`scanner`¶

Full name: tenets.utils.scanner

scanner¶

File scanning utilities.

This module provides functionality for discovering files in a codebase, respecting ignore patterns and filtering rules.

Classes¶

FileScanner¶

Python

FileScanner(config: TenetsConfig)

Scans directories for files matching criteria.

Initialize the scanner.

PARAMETER	DESCRIPTION
`config`	Tenets configuration TYPE:`TenetsConfig`

Source code in tenets/utils/scanner.py

Python

def __init__(self, config: TenetsConfig):
    """Initialize the scanner.

    Args:
        config: Tenets configuration
    """
    self.config = config
    self.logger = get_logger(__name__)

    # Log multiprocessing configuration
    from tenets.utils.multiprocessing import get_scanner_workers, log_worker_info

    self.workers = get_scanner_workers(config)
    parallel_mode = getattr(config.scanner, "parallel_mode", "auto") if config else "auto"
    log_worker_info(self.logger, "FileScanner", self.workers)
    self.logger.info(f"FileScanner initialized (parallel_mode: {parallel_mode})")

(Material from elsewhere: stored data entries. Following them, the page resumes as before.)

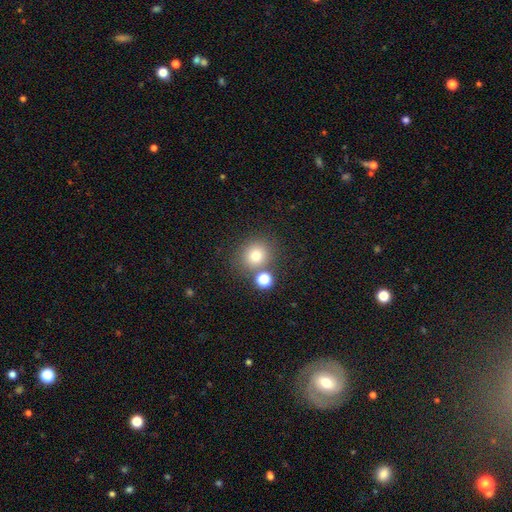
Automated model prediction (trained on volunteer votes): This appears to be a smooth galaxy with no disk features (76%) that is round (87%). Merging: none (73%).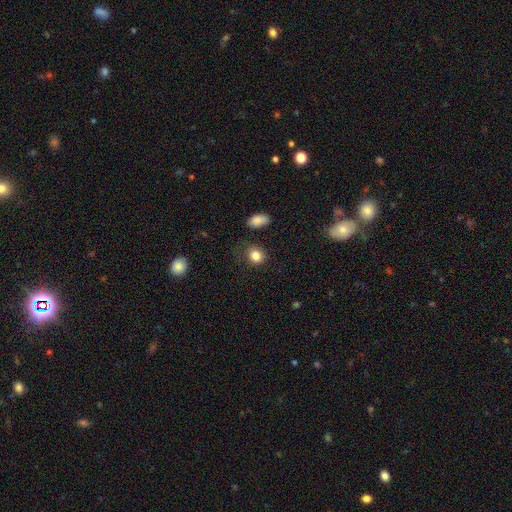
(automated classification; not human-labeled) Smooth or featured? Predicted: smooth (p=0.84). How rounded? Predicted: round (p=0.68). Merging? Predicted: none (p=0.71).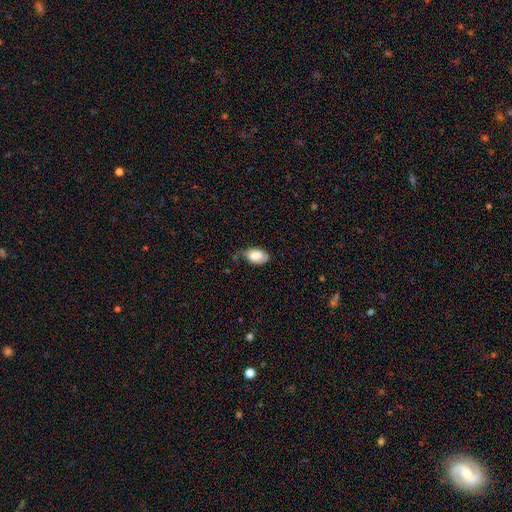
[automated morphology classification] Smooth or featured?
  - smooth: 78% *
  - featured or disk: 15%
  - star or artifact: 7%
How rounded?
  - in between: 93% *
  - round: 6%
  - cigar-shaped: 2%
Merging?
  - none: 48% *
  - minor disturbance: 38%
  - major disturbance: 11%
  - merger: 3%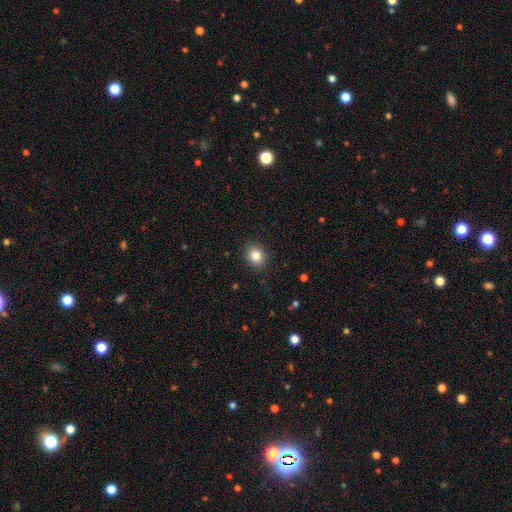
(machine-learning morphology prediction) smooth_or_featured: smooth (p=0.85) [alt: star or artifact p=0.10]
how_rounded: round (p=0.60) [alt: in between p=0.39]
merging: none (p=0.90) [alt: minor disturbance p=0.07]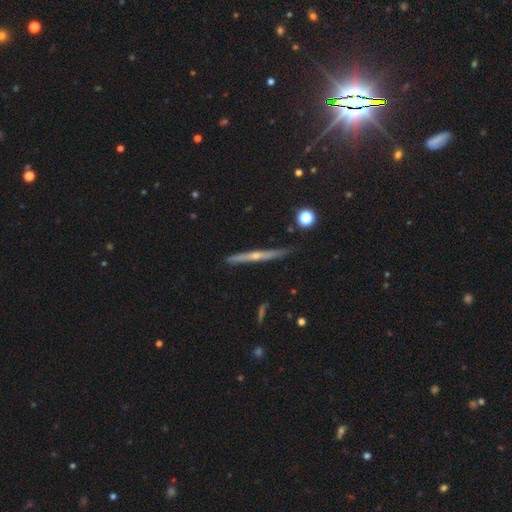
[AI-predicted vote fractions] Smooth or featured? featured or disk (69%)
Edge-on disk? yes (97%)
Edge-on bulge? rounded (73%)
Merging? none (84%)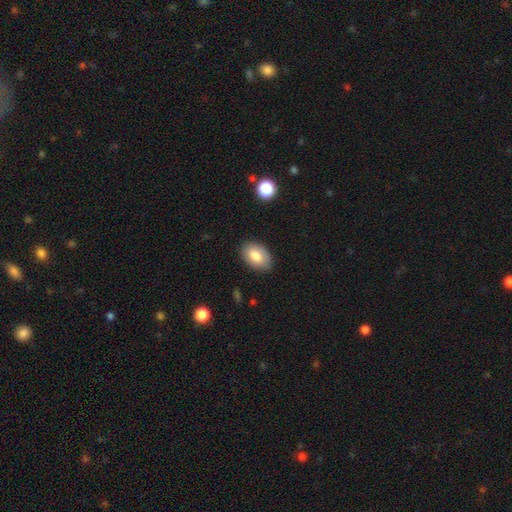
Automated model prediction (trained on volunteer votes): The model was most divided on "smooth or featured": smooth: 81%, featured or disk: 12%, star or artifact: 7%. More confident: how rounded — in between (90%); merging — none (85%).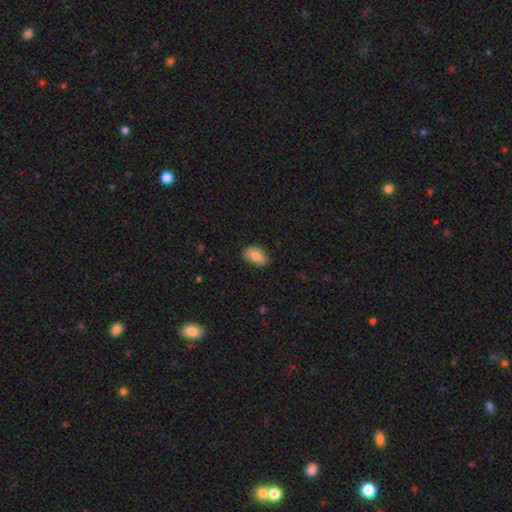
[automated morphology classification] A smooth galaxy with no disk features (83%) that is in between round and cigar-shaped (91%). Merging: none (84%).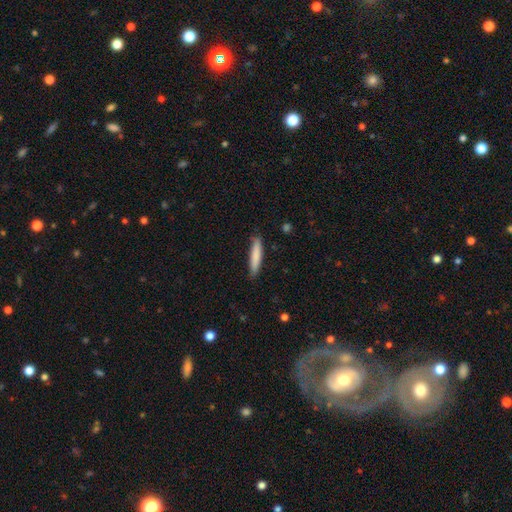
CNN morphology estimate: Overall: smooth (81%). How rounded: cigar-shaped (90%). Merging: none (85%).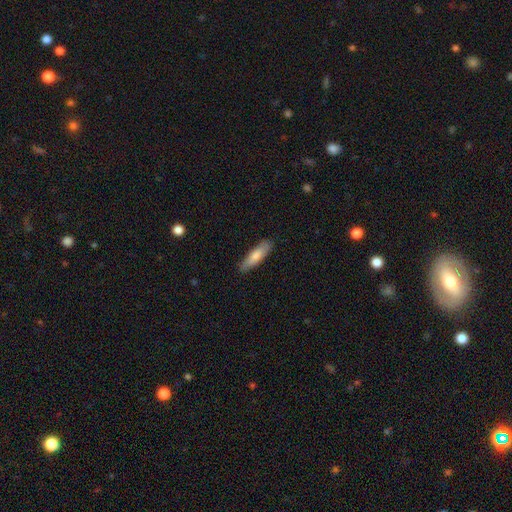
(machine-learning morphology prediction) Smooth or featured?
  - smooth: 70% *
  - featured or disk: 24%
  - star or artifact: 6%
How rounded?
  - cigar-shaped: 70% *
  - in between: 29%
  - round: 2%
Merging?
  - none: 86% *
  - minor disturbance: 11%
  - major disturbance: 2%
  - merger: 1%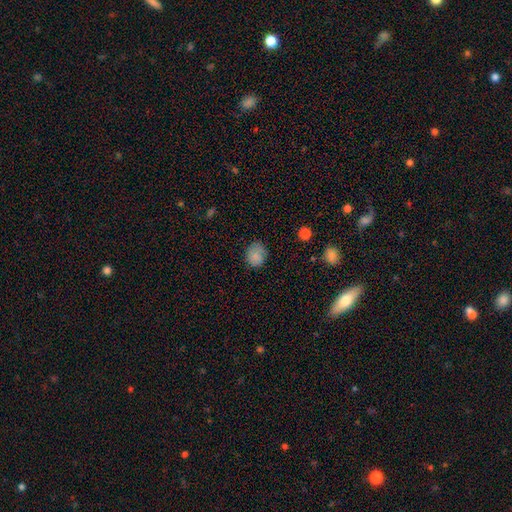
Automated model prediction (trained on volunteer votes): smooth 83%, star or artifact 10%, featured or disk 7%. Down the decision tree: how rounded — round (63%); merging — none (74%).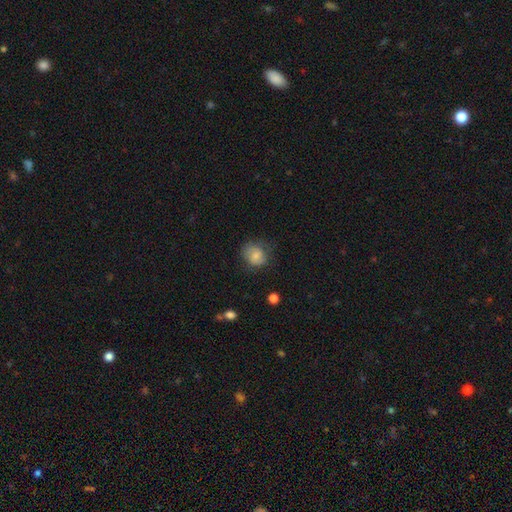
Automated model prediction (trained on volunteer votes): Smooth or featured? Predicted: smooth (p=0.74). How rounded? Predicted: round (p=0.64). Merging? Predicted: none (p=0.62).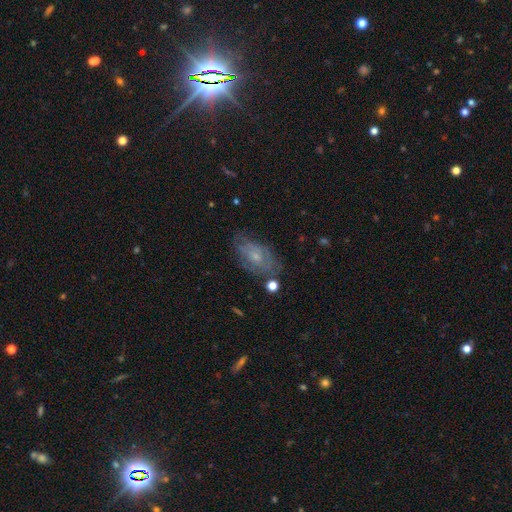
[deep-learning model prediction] Q: Smooth or featured?
A: featured or disk (53%); runner-up: smooth (37%)
Q: Edge-on disk?
A: no (93%); runner-up: yes (7%)
Q: Merging?
A: none (59%); runner-up: minor disturbance (26%)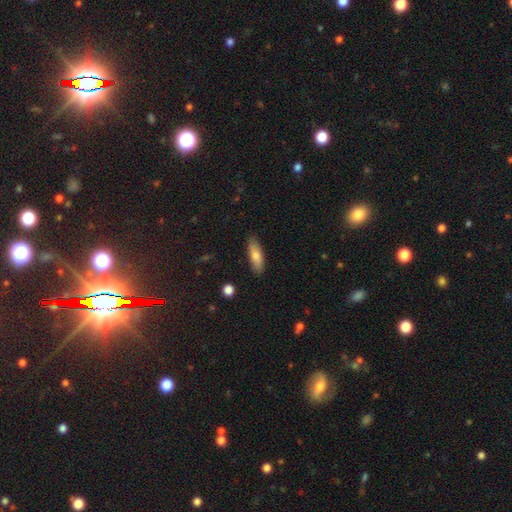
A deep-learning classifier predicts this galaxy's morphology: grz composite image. It shows a smooth galaxy with no disk features (75%) that is in between round and cigar-shaped (52%). Merging: none (86%).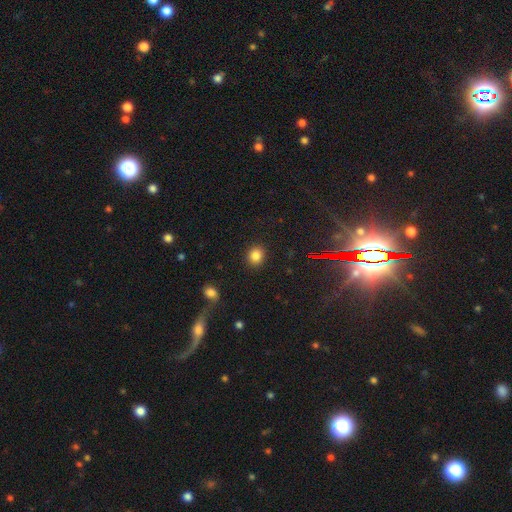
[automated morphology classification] A smooth galaxy with no disk features (83%) that is round (73%). Merging: none (89%).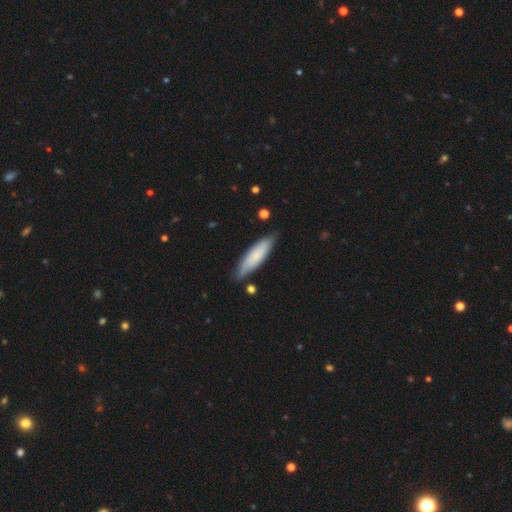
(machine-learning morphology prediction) This is likely a smooth galaxy (73%). How rounded: likely cigar-shaped (64%). Merging: likely none (78%).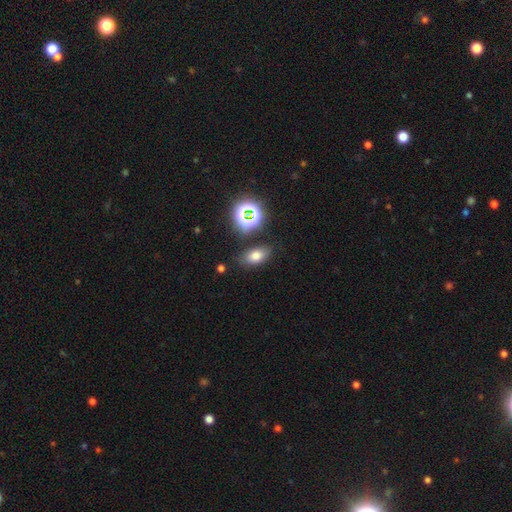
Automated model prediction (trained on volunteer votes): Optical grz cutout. It shows a smooth galaxy with no disk features (71%) that is in between round and cigar-shaped (84%). Merging: none (78%).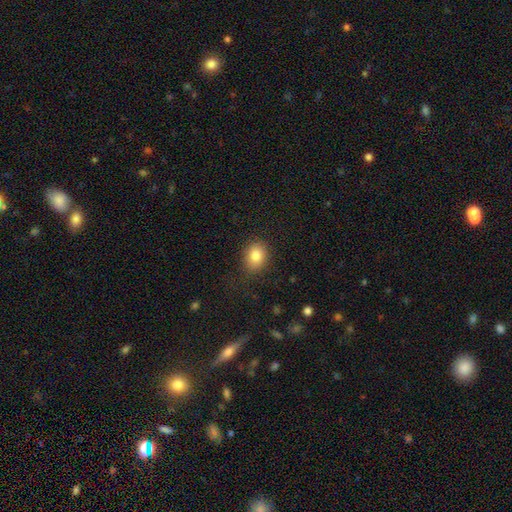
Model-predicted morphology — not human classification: Q: Smooth or featured?
A: smooth (83%); runner-up: star or artifact (9%)
Q: How rounded?
A: in between (54%); runner-up: round (45%)
Q: Merging?
A: none (84%); runner-up: minor disturbance (12%)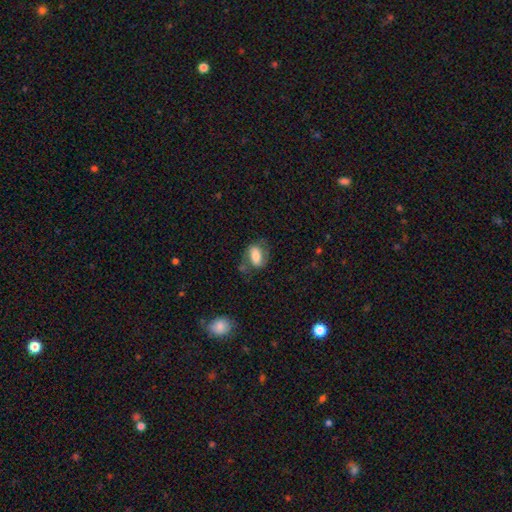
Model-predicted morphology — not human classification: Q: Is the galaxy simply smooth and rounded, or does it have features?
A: smooth — 67%.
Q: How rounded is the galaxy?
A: in between — 85%.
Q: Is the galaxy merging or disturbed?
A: none — 53%.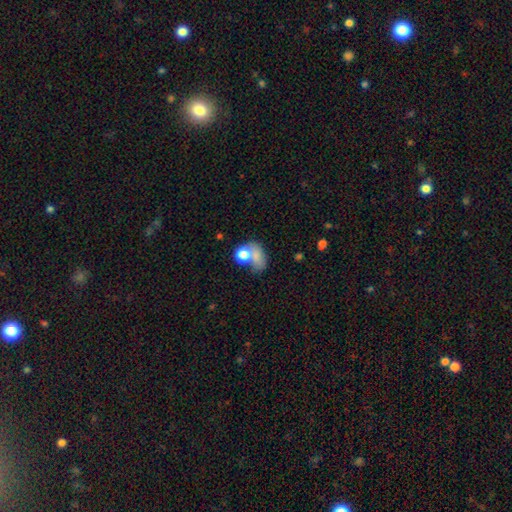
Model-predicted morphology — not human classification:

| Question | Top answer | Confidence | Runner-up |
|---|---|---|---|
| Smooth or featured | smooth | 71% | featured or disk (15%) |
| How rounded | in between | 63% | round (35%) |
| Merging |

    # Build ignore patterns
    self.ignore_patterns = set(self.DEFAULT_IGNORE_PATTERNS)
    if (
        config
        and hasattr(config, "additional_ignore_patterns")
        and config.additional_ignore_patterns
    ):
        self.ignore_patterns.update(config.additional_ignore_patterns)

    # Add minified file patterns if exclude_minified is True (default)
    self.exclude_minified = getattr(config, "exclude_minified", True) if config else True
    if self.exclude_minified:
        # Add minified patterns
        minified_patterns = getattr(config, "minified_patterns", []) if config else []
        if minified_patterns:
            self.ignore_patterns.update(minified_patterns)
        else:
            # Default minified patterns
            self.ignore_patterns.update(
                [
                    "*.min.js",
                    "*.min.css",
                    "bundle.js",
                    "*.bundle.js",
                    "*.bundle.css",
                    "*.production.js",
                    "*.prod.js",
                    "vendor.prod.js",
                    "*.dist.js",
                    "*.compiled.js",
                ]
            )

        # Add build directory patterns
        build_dirs = getattr(config, "build_directory_patterns", []) if config else []
        if build_dirs:
            # Remove trailing slashes for directory name matching
            self.ignore_patterns.update(d.rstrip("/") for d in build_dirs)
        else:
            # Default build directories (without trailing slashes)
            self.ignore_patterns.update(["dist", "build", "out", "output", "node_modules"])

Functions¶

scan¶

Python

scan(paths: List[Path], include_patterns: Optional[List[str]] = None, exclude_patterns: Optional[List[str]] = None, follow_symlinks: bool = False, respect_gitignore: bool = True, max_file_size: Optional[int] = None) -> List[Path]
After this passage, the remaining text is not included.